LONDON.- An impressive selection of rarely seen celebrity portraits by renowned photographer Bob Carlos Clarke have been donated to the National Portrait Gallery collection by the Bob Carlos Clarke Foundation, it was announced today (Tuesday 13 August 2013).
The photographs, which were taken in various locations between 1971 and 1998, include portraits of high profile figures such as Marco Pierre White, who Carlos Clarke photographed in his studio following the success of his acclaimed recipe book and autobiography White Heat, a striking portrait of actress Rachel Weisz, shot in Carlos Clarke’s studio in 1993, and Mick Jagger, taken during a Rolling Stones performance at The Marquee in London in 1971.
Other highlights from the collection include portraits of Ronnie Wood and Bryan Ferry, both photographed by Carlos Clarke for the 1997 Powergen calendar, and a portrait of Elton John smiling directly at the camera, which was taken during an album cover shoot in 1991. Portraits of Elle Macpherson, taken during a 1993 photo shoot for luxury jeweller Butler & Wilson and Christopher Lee, shot for the 1993 Powergen calendar were also donated to the Gallery.
Carlos Clarke (1950 – 2006) was born in Cork, Ireland, and moved to England in 1964 to study art and design at The West Sussex College of Art where he developed a strong interest in photography. He went on to The London College of Printing, before completing an MA degree in photography at the Royal College of Art in 1975.
Carlos Clarke worked across many photography styles, winning numerous awards for his high-profile advertising campaigns and international recognition for his photojournalism and portraits of celebrities. He is often cited as an influential photographer and he became particularly well known for his controversial portraits, the subjects of which included rock stars and glamorous female models.
Bob Carlos Clarke had two solo exhibitions during his lifetime; Styx at Hamiltons Gallery in Mayfair, London in 1991 and his first digital photography exhibition Love Dolls Never Die at Eyestorm Gallery in 2004. He also produced six books: The Illustrated Delta of Venus (1979), Obsession (1981), The Dark Summer (1985), White Heat (1990), Shooting Sex (2002), and Love Dolls Never Die (2004).
Following a period in rehabilitation clinic The Priory, Carlos Clarke committed suicide in 2006. His wife Lindsey Carlos Clarke and daughter Scarlett have generously donated the ten prints to the National Portrait Gallery collection in recognition of Carlos Clarke’s remarkable contribution to portrait photography. In 2007, Lindsey Carlos Clarke opened The Little Black Gallery, a new London photography gallery, in Carlos Clarke’s memory, which showcases artists from around the world and which is also home to the Bob Carlos Clarke Foundation.
Clare Freestone, Associate Curator of Photographs at the National Portrait Gallery, says: ‘These photographs are both classic and era defining. We are pleased to be able to add to the representation of Bob Carlos Clarke’s work in the National Portrait Gallery’s collection with this generous portfolio gift.’

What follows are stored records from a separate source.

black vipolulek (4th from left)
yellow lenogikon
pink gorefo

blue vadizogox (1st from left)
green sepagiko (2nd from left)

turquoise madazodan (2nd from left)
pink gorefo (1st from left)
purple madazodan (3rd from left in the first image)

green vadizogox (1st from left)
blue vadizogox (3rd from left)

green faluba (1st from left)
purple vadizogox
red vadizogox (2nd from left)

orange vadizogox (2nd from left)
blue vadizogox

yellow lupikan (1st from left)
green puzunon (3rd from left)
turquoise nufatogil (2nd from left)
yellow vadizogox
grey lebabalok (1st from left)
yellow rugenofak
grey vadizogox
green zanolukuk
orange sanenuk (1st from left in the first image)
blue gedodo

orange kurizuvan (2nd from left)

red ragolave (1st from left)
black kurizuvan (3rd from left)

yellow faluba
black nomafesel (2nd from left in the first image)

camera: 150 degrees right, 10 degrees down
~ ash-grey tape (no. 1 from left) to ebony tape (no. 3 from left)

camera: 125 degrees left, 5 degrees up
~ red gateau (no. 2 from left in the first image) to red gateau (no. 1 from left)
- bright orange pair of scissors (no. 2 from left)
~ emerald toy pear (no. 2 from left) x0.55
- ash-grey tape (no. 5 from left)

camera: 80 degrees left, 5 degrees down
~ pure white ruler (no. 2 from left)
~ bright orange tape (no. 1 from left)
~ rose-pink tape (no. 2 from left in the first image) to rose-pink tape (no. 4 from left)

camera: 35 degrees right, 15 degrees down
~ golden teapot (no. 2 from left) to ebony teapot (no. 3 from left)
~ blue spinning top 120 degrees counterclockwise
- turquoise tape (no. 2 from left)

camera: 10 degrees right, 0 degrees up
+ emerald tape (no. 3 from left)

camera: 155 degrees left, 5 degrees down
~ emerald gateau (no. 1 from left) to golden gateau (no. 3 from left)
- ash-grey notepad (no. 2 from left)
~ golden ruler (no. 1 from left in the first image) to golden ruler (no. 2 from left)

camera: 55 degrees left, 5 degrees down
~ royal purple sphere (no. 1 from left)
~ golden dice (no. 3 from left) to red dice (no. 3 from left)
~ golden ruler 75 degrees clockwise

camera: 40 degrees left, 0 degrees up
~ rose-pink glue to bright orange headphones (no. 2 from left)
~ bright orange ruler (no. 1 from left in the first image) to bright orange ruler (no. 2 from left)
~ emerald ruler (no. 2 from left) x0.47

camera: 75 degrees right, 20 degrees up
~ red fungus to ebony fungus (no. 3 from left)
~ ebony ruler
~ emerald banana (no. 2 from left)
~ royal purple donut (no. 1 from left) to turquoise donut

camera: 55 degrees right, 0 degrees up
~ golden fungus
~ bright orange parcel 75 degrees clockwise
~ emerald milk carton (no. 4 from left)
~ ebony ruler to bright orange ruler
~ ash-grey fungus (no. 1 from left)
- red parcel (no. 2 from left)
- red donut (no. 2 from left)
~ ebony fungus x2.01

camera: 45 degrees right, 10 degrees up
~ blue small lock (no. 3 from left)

Lindsey Carlos Clarke says: ‘I am delighted to donate these prints to the National Portrait Gallery as I feel it is very important that future generations enjoy these intimate portraits.’
The ten photographic prints by Bob Carlos Clarke can be viewed in the National Portrait Gallery’s online digital collection at www.npg.org.uk/collections while plans are made to publicly display the prints in the Gallery in the future.